Den in Eichenrinde reichlich enthaltenen Gerbstoffen – in erster Linie Katechingerbstoffe, Tannine und Bitterstoffe – verdankt sie ihre starke Wirkung als Heilpflanze.

Die Gerbstoffe binden Proteine in der Haut und Schleimhaut, die sich daraufhin zusammenziehen. Durch diese adstringierende (zusammenziehende) Wirkung werden oberflächliche kleine Wunden und Hautrisse verschlossen und gegenüber eindringenden Erregern abdichtet. Sie hören auf zu nässen und verheilen schneller. Darüber hinaus wirken sich die Gerbstoffe dämpfend auf Nervenreizleitungen aus und stoppen auf diese Weise Brennen und Juckreiz.

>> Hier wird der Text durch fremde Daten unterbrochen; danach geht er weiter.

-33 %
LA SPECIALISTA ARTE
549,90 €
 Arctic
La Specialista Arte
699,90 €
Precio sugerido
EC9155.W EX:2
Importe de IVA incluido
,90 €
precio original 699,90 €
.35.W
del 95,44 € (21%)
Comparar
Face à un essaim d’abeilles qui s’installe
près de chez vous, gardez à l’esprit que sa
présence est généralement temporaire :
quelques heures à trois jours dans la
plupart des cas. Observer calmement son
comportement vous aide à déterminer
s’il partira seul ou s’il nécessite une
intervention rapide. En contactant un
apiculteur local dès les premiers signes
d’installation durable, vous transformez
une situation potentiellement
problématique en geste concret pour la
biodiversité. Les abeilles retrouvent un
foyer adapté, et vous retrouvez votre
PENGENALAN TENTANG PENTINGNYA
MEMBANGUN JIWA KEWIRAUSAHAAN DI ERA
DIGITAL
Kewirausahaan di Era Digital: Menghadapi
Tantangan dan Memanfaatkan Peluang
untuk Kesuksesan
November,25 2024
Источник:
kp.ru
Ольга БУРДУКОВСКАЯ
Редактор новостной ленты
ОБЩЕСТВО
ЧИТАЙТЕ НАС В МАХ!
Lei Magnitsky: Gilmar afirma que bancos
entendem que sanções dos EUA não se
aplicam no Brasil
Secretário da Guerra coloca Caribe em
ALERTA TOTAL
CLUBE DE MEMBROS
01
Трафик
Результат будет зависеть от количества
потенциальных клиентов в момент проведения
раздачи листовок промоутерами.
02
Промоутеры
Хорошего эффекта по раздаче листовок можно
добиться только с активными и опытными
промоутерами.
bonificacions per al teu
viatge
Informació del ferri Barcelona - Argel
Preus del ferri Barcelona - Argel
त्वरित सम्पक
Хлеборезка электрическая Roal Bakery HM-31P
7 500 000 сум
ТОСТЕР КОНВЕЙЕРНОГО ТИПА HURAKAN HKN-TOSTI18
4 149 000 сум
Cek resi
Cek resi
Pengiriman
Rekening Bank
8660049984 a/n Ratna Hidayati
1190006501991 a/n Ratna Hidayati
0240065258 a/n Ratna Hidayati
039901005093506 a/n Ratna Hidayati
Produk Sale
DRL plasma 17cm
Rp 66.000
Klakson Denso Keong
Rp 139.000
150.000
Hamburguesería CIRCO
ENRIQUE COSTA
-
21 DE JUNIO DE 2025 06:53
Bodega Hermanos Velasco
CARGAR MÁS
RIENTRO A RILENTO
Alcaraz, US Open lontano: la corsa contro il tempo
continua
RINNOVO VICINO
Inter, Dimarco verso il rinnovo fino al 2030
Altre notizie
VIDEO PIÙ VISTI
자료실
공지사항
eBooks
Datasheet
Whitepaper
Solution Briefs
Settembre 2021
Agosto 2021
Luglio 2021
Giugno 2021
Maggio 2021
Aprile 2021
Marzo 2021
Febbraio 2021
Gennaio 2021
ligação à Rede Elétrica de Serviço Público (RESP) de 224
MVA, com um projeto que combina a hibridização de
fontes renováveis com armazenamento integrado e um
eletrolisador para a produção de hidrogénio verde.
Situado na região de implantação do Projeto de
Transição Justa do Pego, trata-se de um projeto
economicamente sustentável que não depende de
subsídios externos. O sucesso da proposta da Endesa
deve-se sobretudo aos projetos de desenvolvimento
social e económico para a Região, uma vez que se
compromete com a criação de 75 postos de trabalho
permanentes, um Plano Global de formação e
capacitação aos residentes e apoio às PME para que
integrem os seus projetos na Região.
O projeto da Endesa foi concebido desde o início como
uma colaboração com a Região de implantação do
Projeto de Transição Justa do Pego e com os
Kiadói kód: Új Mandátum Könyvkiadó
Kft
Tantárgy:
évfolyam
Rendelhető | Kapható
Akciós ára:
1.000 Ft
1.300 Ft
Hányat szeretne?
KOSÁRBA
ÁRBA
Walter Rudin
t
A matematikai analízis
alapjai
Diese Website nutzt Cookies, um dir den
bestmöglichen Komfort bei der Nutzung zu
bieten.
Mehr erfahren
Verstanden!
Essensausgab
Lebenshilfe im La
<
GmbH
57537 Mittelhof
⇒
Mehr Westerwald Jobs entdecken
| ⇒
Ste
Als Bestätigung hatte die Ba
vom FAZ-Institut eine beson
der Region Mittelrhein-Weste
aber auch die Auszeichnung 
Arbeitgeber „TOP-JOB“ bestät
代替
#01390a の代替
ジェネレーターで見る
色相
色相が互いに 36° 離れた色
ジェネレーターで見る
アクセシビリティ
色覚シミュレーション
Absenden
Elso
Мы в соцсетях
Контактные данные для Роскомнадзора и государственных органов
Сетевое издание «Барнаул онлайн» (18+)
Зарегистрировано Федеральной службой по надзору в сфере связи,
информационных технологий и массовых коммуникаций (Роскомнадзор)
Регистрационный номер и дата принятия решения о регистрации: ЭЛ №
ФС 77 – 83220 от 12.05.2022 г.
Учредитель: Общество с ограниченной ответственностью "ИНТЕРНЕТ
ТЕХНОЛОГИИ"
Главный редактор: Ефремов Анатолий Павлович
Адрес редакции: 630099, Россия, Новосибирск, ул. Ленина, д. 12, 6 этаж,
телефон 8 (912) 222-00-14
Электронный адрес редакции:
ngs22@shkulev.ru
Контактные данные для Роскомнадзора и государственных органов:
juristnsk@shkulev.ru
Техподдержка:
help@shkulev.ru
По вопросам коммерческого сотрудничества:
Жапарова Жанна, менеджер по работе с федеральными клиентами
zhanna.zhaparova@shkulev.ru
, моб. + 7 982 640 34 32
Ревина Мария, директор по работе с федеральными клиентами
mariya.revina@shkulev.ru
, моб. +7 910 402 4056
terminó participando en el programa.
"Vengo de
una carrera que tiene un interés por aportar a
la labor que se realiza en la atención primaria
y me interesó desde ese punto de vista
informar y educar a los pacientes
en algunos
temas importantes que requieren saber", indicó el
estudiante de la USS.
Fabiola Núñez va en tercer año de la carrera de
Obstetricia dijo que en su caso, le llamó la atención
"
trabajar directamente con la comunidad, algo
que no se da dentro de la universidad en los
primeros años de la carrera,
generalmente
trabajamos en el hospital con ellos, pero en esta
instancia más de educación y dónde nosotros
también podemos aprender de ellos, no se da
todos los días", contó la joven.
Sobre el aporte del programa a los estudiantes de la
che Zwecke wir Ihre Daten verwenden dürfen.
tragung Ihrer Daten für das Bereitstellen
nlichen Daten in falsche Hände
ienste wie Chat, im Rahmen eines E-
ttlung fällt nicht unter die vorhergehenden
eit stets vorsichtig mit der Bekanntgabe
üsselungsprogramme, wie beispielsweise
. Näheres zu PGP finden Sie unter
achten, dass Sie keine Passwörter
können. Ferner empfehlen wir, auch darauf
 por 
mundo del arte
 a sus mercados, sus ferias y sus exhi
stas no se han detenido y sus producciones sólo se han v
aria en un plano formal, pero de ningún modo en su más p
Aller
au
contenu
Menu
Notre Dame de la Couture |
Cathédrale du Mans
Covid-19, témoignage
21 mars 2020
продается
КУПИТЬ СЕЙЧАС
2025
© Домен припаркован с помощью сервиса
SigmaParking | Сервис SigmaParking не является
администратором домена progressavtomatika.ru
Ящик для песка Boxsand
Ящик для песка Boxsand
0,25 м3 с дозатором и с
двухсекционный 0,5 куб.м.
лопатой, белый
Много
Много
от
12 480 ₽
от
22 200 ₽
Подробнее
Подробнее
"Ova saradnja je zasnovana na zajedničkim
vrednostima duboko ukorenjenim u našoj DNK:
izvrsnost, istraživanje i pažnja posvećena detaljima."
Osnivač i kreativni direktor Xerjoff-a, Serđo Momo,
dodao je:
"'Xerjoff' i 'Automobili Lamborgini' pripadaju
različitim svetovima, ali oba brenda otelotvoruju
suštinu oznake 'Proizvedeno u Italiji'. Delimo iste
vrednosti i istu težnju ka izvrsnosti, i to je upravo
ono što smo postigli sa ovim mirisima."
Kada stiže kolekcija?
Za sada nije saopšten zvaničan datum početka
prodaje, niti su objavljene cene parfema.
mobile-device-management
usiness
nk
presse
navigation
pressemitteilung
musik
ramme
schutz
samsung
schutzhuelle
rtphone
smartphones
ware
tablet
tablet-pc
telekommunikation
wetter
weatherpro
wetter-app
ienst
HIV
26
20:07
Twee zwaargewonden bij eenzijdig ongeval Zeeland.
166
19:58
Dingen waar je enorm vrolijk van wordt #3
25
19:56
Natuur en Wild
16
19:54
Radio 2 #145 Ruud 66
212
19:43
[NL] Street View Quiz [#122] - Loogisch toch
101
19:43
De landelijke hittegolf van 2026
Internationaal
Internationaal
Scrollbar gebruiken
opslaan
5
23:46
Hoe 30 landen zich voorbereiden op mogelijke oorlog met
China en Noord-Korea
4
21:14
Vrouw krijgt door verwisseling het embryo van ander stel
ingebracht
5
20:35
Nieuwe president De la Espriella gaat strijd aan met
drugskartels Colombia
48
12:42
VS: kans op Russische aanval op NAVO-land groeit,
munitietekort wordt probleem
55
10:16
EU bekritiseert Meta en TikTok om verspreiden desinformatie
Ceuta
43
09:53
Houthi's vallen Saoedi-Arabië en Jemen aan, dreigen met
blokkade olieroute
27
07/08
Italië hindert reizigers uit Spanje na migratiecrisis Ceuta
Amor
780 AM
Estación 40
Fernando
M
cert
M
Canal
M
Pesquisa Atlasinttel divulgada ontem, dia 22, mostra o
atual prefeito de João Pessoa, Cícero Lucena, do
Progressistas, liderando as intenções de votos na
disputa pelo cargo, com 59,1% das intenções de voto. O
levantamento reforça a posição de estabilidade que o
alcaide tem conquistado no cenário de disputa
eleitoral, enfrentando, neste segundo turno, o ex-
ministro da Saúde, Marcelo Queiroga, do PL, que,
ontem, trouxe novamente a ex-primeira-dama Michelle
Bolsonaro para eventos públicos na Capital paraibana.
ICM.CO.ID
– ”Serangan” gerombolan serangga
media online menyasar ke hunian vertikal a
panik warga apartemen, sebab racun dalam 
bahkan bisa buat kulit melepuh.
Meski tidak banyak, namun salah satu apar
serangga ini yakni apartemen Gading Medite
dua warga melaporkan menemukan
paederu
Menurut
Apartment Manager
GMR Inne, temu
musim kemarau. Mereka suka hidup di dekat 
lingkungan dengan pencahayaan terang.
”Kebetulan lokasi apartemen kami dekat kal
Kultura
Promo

Äußerlich angewendet eignet sich Eichenrinde als Aufguss für Sitzbäder, Waschungen und Umschläge oder als Creme oder Salbe zur Versorgung von leicht entzündlichen Hauterkrankungen im Genital- und Analbereich. Klassischer Einsatzbereich sind neben vergrößerten Hämorrhoiden und Analfissuren auch Ekzeme, Geschwüre und Abszesse. Und sogar bei Kleinkindern mit wundem Po (Windeldermatitis) kann ein Sitzbad mit Eichenrinde helfen.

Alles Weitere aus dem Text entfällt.